Be considerate. One thing that factored into my choice of a restaurant was proximity to his hotel. I figured I'd choose something convenient and easy for him to find on his own, without spending money on a cab to get there. The client noticed and appreciated that the place was so close and easy to find.

Be prepared to offer suggestions for what to do next. You may or may not have time to run around town with your clients, showing the sights. But if he's visiting from another city, chances are he'll want some suggestions for fun, off-the-beaten-track touristy things to do. I gave my client several suggestions for fun things to do in Philly while he was there, but I probably could have given more interesting and unusual ones if I'd done a little research beforehand.

Who pays? I paid. I thought it would be a nice gesture, and I think it made a good impression. I'm not sure what the formal rules are for client lunches, but my instinct said that I should pick up the tab.

Getting to know this client was fun and worthwhile--and I encourage any of my clients who happen to be in Philadelphia to drop me a line. With a little preparation, a client lunch can be a fun and stress-free way to spend the afternoon.


Anonymous said...

This is a keeper, Jennifer. I have several clients, longtime, highly valued and valuable clients, that I've never met. I certainly want to, and when we happen to be in the same city one of these days, I'll use these tips. Good stuff!

Jennifer Williamson said...

Great--glad you liked it! Hope you get together with those clients someday.

**TO DO**
a) Answer these questions about the client lunch post.
(i) What factored into the choice of restaurant?
(ii) Who paid for the lunch?
(iii) In what city was the client visiting?
b) Revise the client lunch post from "Anonymous said..." up to and including "tips. Good stuff!", putting "customers" wherever "clients" appears.

Entries on spatial positioning:
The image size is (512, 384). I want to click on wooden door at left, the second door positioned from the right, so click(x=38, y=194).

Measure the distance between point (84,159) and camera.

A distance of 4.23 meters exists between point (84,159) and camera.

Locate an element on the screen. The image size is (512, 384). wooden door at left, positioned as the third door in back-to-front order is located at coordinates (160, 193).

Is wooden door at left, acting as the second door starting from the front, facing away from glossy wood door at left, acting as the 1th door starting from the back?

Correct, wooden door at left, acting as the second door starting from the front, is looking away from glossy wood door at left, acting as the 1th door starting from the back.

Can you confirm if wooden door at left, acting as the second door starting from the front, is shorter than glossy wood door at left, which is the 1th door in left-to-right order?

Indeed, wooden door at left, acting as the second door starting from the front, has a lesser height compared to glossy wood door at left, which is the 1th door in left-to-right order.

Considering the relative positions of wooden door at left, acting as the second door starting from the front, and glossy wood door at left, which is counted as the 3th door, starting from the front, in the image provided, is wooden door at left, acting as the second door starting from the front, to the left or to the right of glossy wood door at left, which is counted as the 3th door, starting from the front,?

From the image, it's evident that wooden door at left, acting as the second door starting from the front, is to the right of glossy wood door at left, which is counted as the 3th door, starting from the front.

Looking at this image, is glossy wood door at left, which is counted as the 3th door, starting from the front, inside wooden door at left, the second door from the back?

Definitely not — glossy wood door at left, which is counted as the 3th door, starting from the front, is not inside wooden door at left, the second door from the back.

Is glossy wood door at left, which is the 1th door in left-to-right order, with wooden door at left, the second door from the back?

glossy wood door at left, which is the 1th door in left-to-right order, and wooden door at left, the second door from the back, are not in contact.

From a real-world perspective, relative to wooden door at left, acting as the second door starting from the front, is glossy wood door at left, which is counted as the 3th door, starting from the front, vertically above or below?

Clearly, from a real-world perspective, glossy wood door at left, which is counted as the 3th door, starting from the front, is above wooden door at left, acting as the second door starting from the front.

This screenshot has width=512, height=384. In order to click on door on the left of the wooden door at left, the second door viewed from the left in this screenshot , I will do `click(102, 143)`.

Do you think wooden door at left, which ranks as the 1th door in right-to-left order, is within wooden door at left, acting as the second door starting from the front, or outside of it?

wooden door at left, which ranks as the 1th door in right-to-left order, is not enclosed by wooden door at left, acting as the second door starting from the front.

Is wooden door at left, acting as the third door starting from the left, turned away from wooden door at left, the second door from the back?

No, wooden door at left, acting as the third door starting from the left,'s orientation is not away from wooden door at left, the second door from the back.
...
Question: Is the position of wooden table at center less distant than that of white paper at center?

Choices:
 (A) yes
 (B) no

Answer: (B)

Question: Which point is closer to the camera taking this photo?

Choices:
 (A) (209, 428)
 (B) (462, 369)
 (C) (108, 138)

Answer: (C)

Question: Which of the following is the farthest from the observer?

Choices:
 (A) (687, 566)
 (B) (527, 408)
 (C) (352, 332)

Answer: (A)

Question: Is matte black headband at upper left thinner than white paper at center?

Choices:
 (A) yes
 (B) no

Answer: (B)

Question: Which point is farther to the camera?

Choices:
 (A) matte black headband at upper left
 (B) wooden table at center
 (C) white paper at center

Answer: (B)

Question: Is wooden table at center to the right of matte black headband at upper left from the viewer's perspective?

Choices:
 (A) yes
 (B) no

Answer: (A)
--
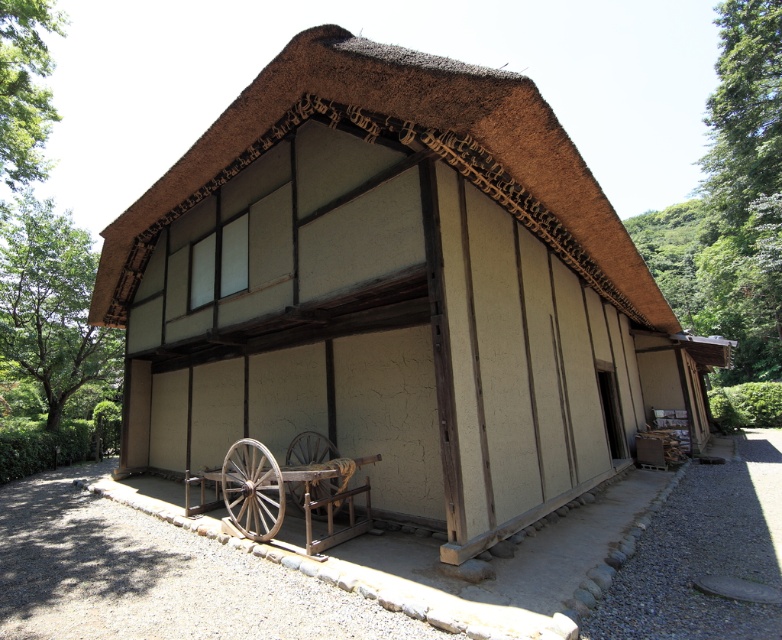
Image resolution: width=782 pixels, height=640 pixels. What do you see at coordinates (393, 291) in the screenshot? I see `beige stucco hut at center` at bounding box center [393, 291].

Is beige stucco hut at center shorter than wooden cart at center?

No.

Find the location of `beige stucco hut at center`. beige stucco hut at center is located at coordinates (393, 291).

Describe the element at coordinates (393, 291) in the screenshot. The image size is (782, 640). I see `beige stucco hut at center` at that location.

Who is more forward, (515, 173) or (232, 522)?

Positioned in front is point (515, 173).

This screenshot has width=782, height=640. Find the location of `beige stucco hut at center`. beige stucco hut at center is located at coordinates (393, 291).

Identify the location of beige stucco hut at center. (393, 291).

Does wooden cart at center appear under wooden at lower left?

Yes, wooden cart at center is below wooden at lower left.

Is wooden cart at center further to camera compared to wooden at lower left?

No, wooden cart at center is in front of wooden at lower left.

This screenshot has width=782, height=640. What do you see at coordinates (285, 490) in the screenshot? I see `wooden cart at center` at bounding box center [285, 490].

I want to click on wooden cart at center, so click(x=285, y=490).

**ANSWERS TO THE EXERCISES**
a)
(i) Proximity to the client's hotel.
(ii) The writer paid.
(iii) Philadelphia.

b)
Anonymous said...

This is a keeper, Jennifer. I have several customers, longtime, highly valued and valuable customers, that I've never met. I certainly want to, and when we happen to be in the same city one of these days, I'll use these tips. Good stuff!